Whether you’re a one-man band or an established local business such as Atlas Ceramics who are one of the UK’s leading ceramics providers. There are some great tips to be found on growing your business – everything from product innovation, partnerships and expanding your market to search engine optimisation and the mastering of paid advertising platforms.
The problem is, they all require funding– and when you’re starting up or looking to expand, money is often difficult to funnel into growth. This is especially the case if you’ve previously run into financial issues like bankruptcy or court action.
We’ll take a look at a number of alternative ways that you can explore to find that all important cash that’s needed to put your growth plans in action.
You can be forgiven if you’re not fully familiar with crowdfunding – it’s a relative new-comer to the business finance marketplace, but it looks like it’s here to stay.
Essentially, rather than making your business look appealing to one investor or finance organisation, you’re going to make your business proposition look attractive to a greater number of smaller more casual investors – hence, ‘crowd’.
And when we say small, we potentially mean really small. Crowdfunding often means people can support your business with tiny amount, £5 or £10 – although many will choose to offer more. In return, you might offer a variety of things on a sliding scale.
For example; you’re putting an innovative new low cost product out to market and hoping to raise £100,000 to do so. A £5 contribution might be rewarded with a personal letter of thanks and a mention on your website and social media. A £50 contribution might get that plus a pre-release version of the product you’re developing – and a £5,000 contribution might get you a small stake in the business or a product line named after you!
The possibilities are only limited by your imagination – and some extremely successful businesses have funded their growth in exactly this way – from smartwatches and 3D printers to innovative music services and even movies.
An angel investor is someone who’s looking for lively businesses with great ideas but a lack of capital – with a view to funding your development or growth.
Now, they’re not charities! Angel investors will be looking for a portion of your business in return – or at the very least, a guaranteed return on the money they inject – that said, you’re likely to get more than money from someone who’s looking to invest.
Owing to their new stake in the business, angel investors will want to support you when it comes to the growth you’re seeking. Many will come with invaluable contacts and industry experience that would otherwise be out of your reach. You’re even more likely to find this type of value if you look at accessing a funds that are pooled by numerous angel investors – with you able to pull out the advice and experience you need.
You’re going to want to have an extremely detailed plan in place before you approach an investor – although your ideas and personality stand to carry you a long way, there are some business fundamentals that they’ll want to see in place before they put their money on the table.
An even more recent approach to financing your business than crowdfunding, accelerators take you and your ideas – then turbocharge them with investment and a series of development tools.

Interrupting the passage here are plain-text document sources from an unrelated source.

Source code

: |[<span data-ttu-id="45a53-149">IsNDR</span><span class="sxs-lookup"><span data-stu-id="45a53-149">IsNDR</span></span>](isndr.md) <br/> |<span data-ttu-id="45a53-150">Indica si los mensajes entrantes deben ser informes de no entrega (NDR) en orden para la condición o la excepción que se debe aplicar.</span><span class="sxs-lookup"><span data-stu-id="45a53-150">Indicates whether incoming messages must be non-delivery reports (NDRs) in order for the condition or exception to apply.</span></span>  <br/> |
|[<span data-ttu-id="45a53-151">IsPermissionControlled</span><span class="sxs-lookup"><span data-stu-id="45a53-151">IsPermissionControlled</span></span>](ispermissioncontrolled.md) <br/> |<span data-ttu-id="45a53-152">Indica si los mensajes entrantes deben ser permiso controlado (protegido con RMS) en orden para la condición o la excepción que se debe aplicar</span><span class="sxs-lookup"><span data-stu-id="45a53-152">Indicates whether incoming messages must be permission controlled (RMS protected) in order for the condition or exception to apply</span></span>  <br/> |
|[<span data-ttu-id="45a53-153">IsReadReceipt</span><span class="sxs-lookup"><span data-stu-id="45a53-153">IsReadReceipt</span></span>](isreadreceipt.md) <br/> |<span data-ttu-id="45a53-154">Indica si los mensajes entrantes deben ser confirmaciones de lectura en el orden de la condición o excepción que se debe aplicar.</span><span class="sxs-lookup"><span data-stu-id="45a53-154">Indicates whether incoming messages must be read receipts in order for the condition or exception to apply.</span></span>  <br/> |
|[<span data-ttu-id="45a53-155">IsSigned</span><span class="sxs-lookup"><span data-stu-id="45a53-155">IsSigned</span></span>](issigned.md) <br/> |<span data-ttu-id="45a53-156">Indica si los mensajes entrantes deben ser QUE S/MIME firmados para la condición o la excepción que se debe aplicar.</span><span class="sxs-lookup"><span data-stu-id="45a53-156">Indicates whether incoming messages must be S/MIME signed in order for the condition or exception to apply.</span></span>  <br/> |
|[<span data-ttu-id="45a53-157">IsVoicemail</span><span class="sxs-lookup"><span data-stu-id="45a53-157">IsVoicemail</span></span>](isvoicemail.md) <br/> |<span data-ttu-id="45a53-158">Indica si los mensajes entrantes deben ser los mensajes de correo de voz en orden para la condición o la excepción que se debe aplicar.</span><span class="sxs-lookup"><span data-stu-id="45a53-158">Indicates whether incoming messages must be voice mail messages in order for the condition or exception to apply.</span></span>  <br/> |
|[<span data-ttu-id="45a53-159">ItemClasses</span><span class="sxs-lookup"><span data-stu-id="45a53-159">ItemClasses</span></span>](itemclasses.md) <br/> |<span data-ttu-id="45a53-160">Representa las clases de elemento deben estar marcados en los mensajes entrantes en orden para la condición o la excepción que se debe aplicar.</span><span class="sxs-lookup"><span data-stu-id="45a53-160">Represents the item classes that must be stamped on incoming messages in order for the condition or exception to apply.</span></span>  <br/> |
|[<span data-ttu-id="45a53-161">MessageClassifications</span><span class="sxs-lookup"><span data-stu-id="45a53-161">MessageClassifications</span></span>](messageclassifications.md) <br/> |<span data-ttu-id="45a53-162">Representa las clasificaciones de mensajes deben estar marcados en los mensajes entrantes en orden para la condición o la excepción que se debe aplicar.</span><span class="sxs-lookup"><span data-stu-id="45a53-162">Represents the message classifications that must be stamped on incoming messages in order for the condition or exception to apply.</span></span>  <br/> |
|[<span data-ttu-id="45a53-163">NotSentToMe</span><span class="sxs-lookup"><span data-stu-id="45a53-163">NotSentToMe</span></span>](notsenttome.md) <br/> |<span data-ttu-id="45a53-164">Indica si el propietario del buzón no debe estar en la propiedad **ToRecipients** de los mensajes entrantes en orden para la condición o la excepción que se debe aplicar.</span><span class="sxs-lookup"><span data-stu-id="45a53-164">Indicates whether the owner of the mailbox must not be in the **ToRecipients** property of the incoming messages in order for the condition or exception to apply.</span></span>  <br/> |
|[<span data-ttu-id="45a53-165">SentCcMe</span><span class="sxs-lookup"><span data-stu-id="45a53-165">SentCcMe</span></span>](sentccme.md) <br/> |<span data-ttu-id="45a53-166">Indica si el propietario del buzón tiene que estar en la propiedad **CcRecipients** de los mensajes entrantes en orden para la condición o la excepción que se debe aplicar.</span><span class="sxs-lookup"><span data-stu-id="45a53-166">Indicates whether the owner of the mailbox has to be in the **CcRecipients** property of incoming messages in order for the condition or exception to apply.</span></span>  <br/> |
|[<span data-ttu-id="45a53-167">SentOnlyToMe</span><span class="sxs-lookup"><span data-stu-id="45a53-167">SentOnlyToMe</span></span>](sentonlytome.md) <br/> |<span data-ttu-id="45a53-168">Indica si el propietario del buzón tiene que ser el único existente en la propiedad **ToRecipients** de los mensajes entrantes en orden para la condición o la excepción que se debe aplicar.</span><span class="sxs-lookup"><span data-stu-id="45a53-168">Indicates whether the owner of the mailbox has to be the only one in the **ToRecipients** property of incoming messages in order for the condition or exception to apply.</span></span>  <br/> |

It’s fair to imagine taking part in an accelerator programme as something of a ‘business bootcamp’ – with a growth goal and deadline agreed upon successful application to the program. When the deadline date arrives, you’d normally be expected to take part in a demo day, where your newly polished brand and product are presented to potential investors.
Accelerator programs will often see a chunk of capital invested into your business to aid the planned growth – with either repayment terms or distribution of company shares planned to repay that investment.
There are a lot of criteria to meet before you’re accepted onto an accelerator program, not least the fact that you’re expected to have a reasonable sized team, with the attitude that one person alone will not be able to manage the workload and ensuing growth. The acceptance rates onto programs are low, but if you’ve got a great product and a will to succeed then you’re in with a chance…
Grants and government loans
Now, if you’re expecting to qualify for a grant or government loan off-the-cuff you’re probably going to be disappointed – but if you fit into a particular category of business owner, area or industry then you might find a grant or loan to be perfect.
What that particular industry, geographical area or demographic will be depends entirely on the types of business that your local or national government are hoping bolster – but you’d be amazed at quite how many areas of interest a government can have.
For example, in 2013 it was announced that 1/3rd of government subcontracts would be offered to small businesses – and while they’re not quite at that level yet, there are a number of incentives and schemes set up to help you apply to work in partnership with a variety of government departments.
Whether you’re looking to overhaul your business premises, launch a new product or take on new staff members, there are schemes that could support you. Talking to your local government business advisor is a good first step – even if your plans are just at outline stage for now.
You’ll be expected to put together business plans and projections at incredible depth – so be warned, when you’re applying for government money, there’s no quick decisions or 1 page applications! The money you’re applying for is likely to take a while to hit your account too, as there’s a lot of red tape to be worked through.
That said, if you’re approved, you’re likely to get money that doesn’t have to be repaid – or is repaid interest free. It’s possible that you’ll need to check in with a business mentor as your plans develop – but if that’s the key to the growth of your business, it’s likely to be a welcome inconvenience.